Having to let go of that and come back to… this.

That had been devastating and something inside her just broke and things weren't the same afterwards. A rift of some sort had been developed between her and her siblings.

specially her younger siblings. She couldn't quite look Lucy in the eye knowing she still could go to that place where she wasn't allowed and she desperately wanted to go.

If she could no longer step into Narnia, she most certainly didn't want to know anything about it. It hurt too much!

How she regretted not taking that train. Because she knew, somehow her parents and her siblings were together in death. Separate parents and children would be too cruel. But even so, Aslan, God or whatever his name was, he had deemed fair to leave her here.

And she could never forgive that. She wouldn't beg. If that worked she surely should be with her family by now.

She had done everything she could think off.
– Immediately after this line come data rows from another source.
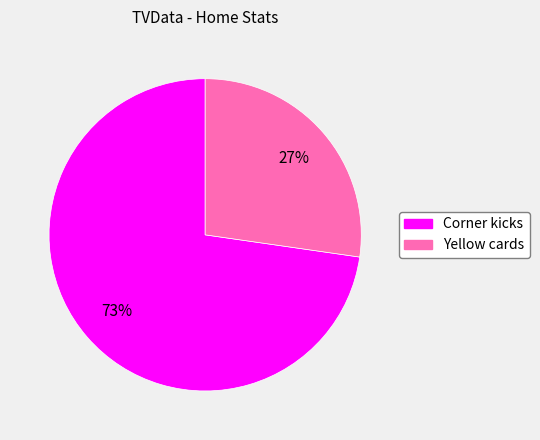

Which has a higher value, Yellow cards or Corner kicks?

Corner kicks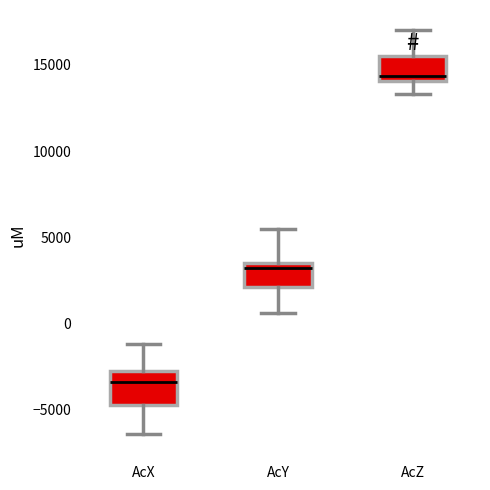

Where is the lower edge of the box for AcZ on the y-axis? The values are not printed on the chart, so give them approximately, as read against the axis.

14000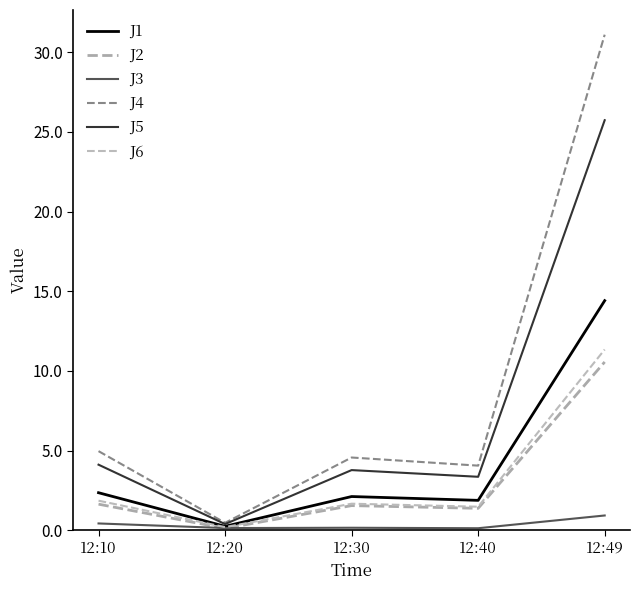

What is the sum of all J6 values?

16.5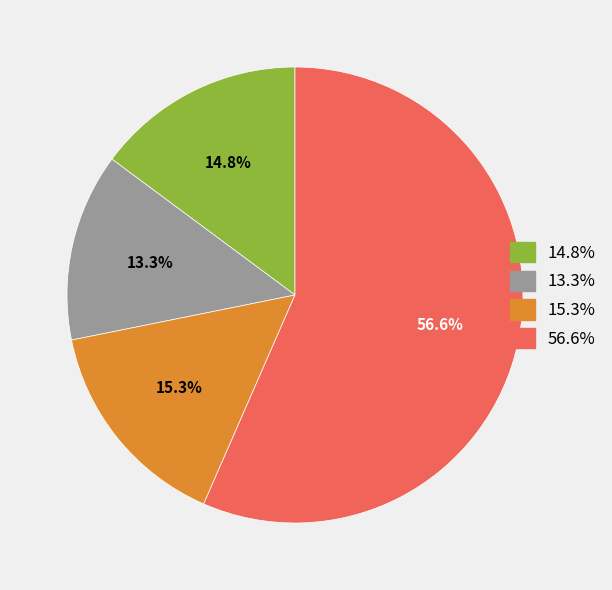

Is the sum of 15.3% and 13.3% greater than half?

No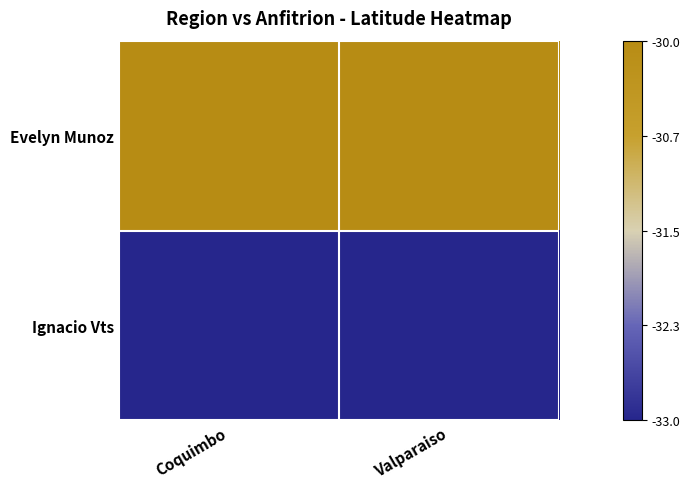

Reading left to right, list all the values displayed in this chart.

Evelyn Munoz: Coquimbo=-30.0	Valparaiso=-30.0
Ignacio Vts: Coquimbo=-33.0	Valparaiso=-33.0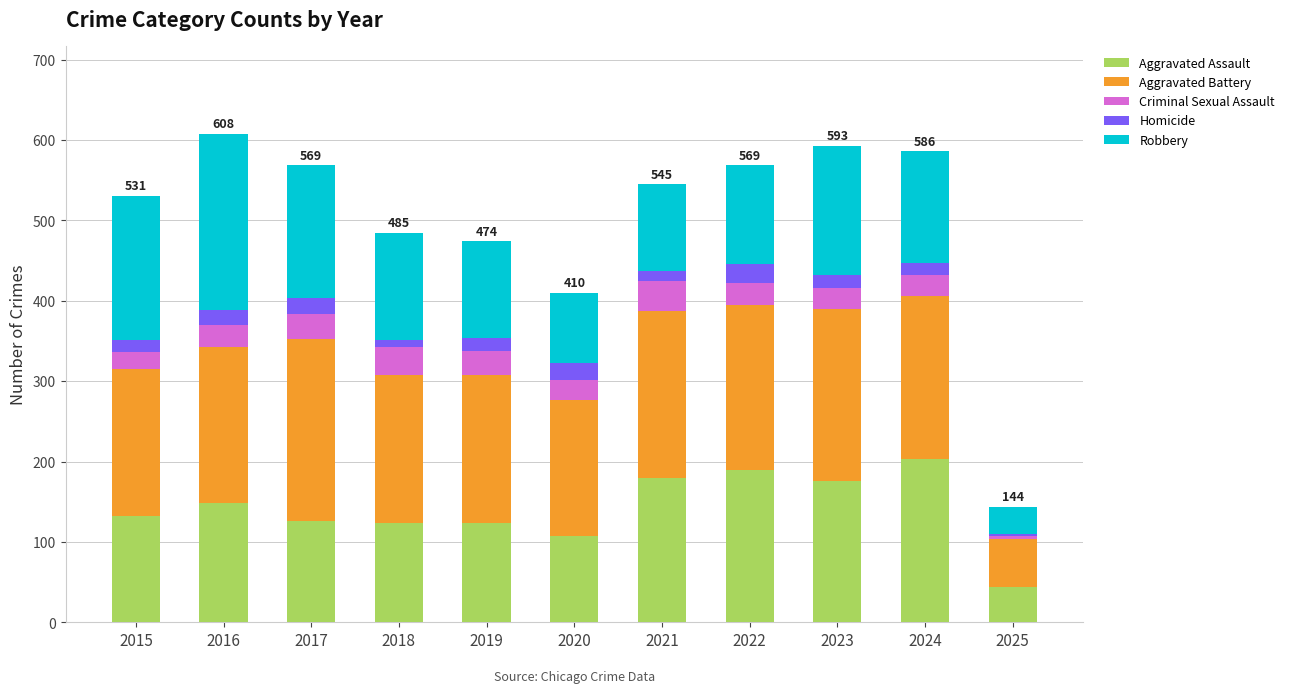

The value of Aggravated Assault at 2022 is 131. True or false?

False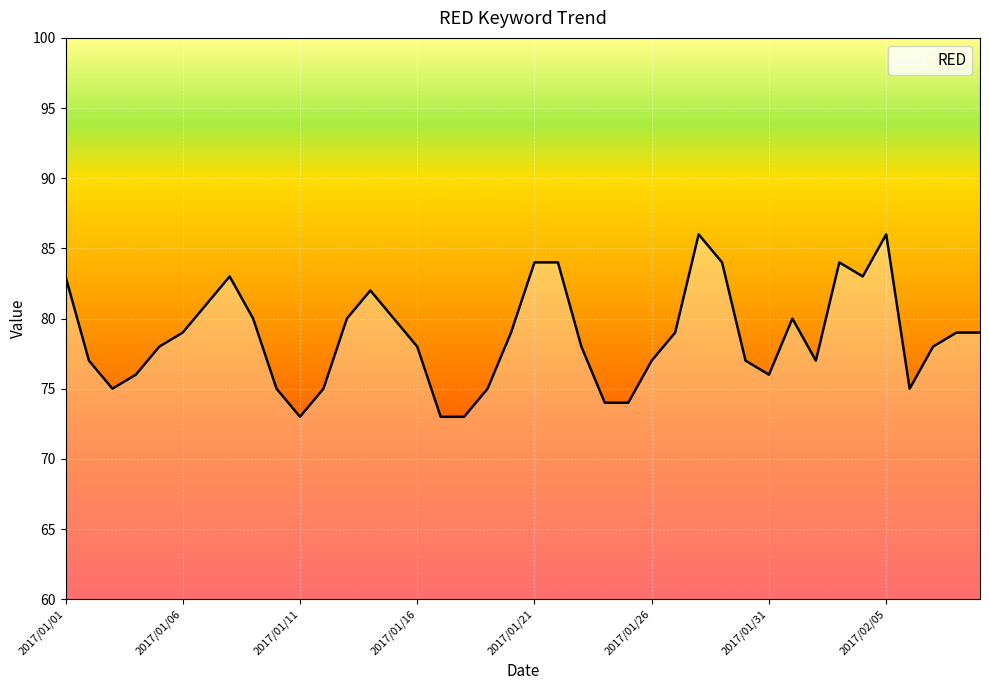

What is the difference between the maximum and minimum values?

13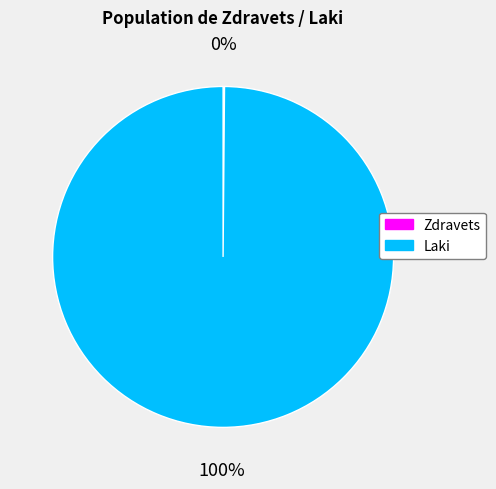

The Laki slice represents 100% of the pie. True or false?

True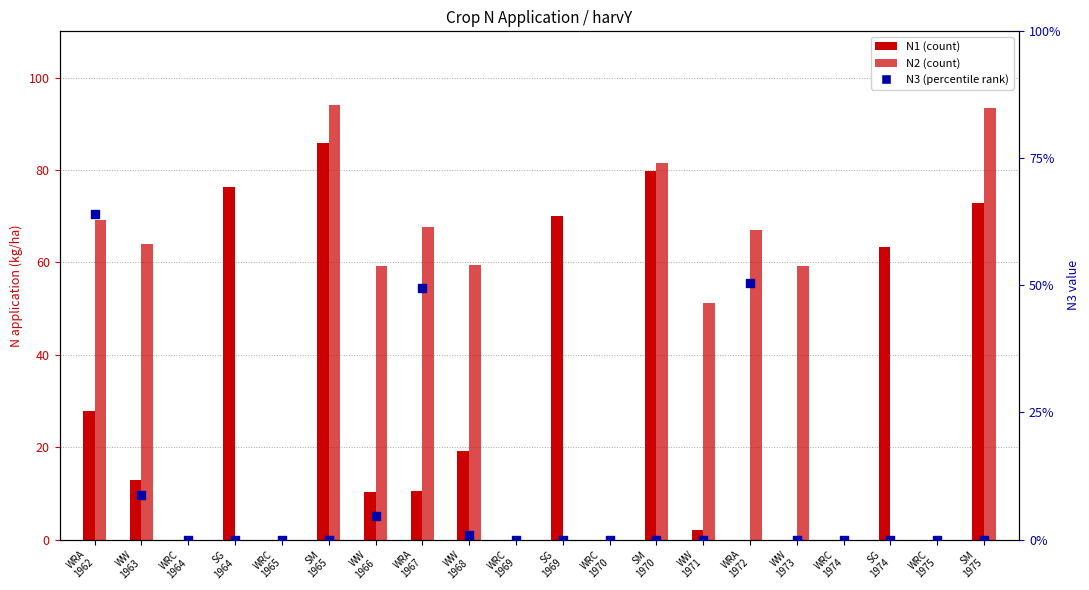

Which series contains the lowest Y value?

N1 (kg/ha)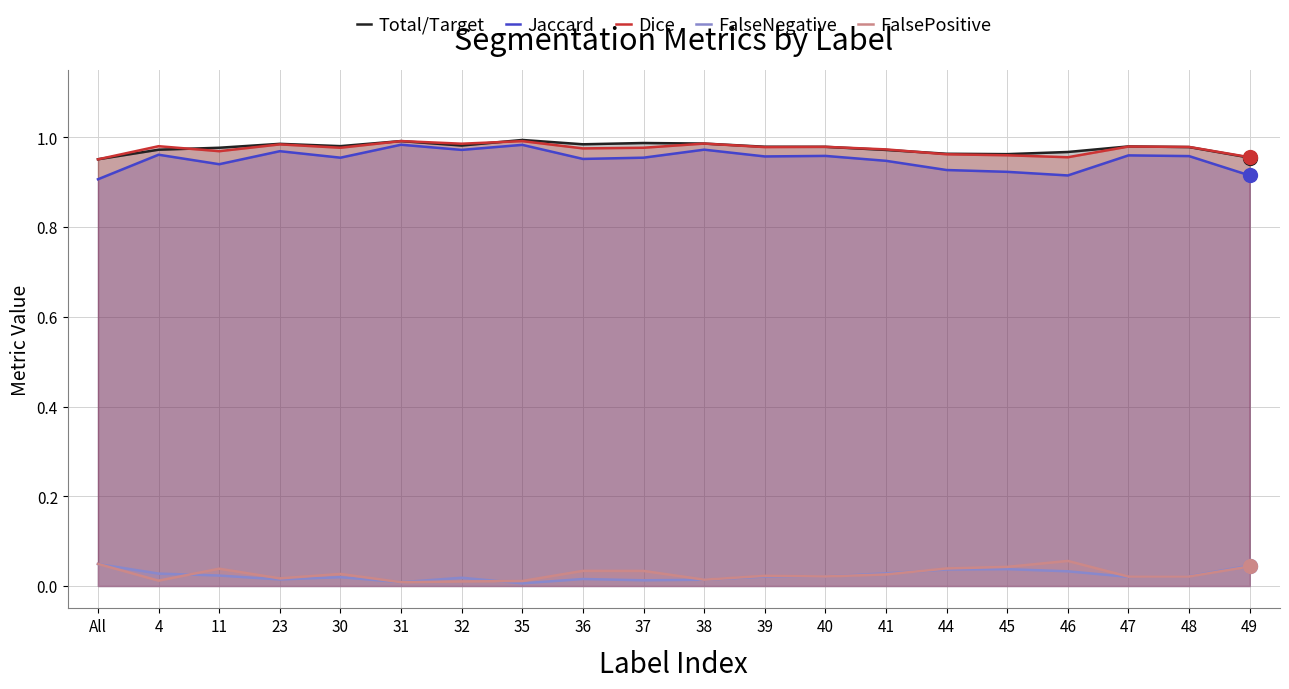

The value of FalseNegative at 48 is 0.0. True or false?

True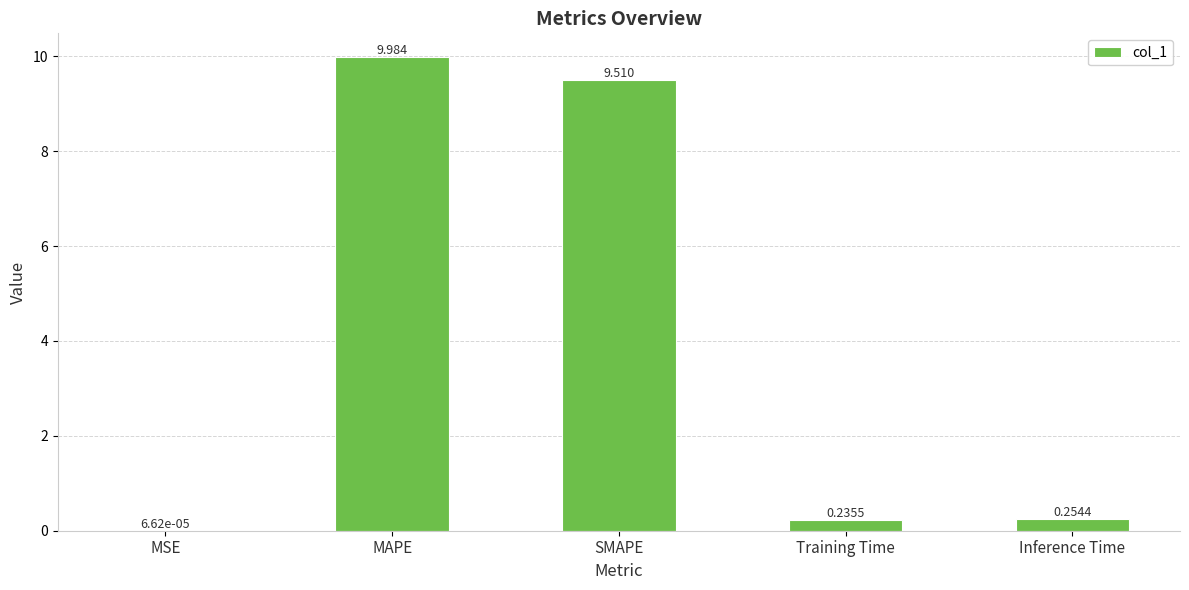

Where is the data nearest to the value 4?

Inference Time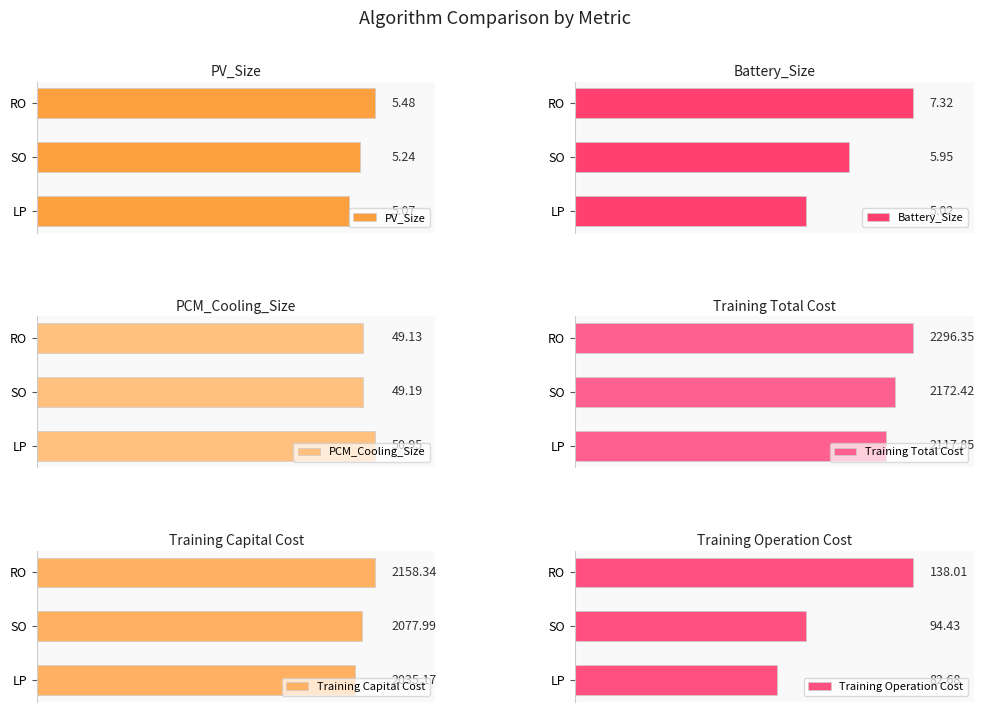

At which label does PV_Size reach its peak?

RO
Death wasn't the end; she had to meet them again.

This "life" was nothing but a sham. A mockery, it could not even be described as an illusion or a dream. It might fit better in a nightmare; she didn't want such a life. She wanted what was forcibly taken from her. And if she couldn't get that, she didn't want anything else.

This whole charade could crumble, die and turn to dust and crystal shards for all she cared.

Maybe that could make her feel more alive than she had felt in three lifetimes.

All of these years she had lived, she just treasured that shard of her life... when she was revered and loved in a world of wonder.

Her smiling mask firmly in place, she mingled, danced, chattered and tittered, her empty eyes not gleaming.

Time was but a drag... a curse and a jailor that kept stealing away from her.

That which she desperately wanted to forget, if she wasn't able to have it back again.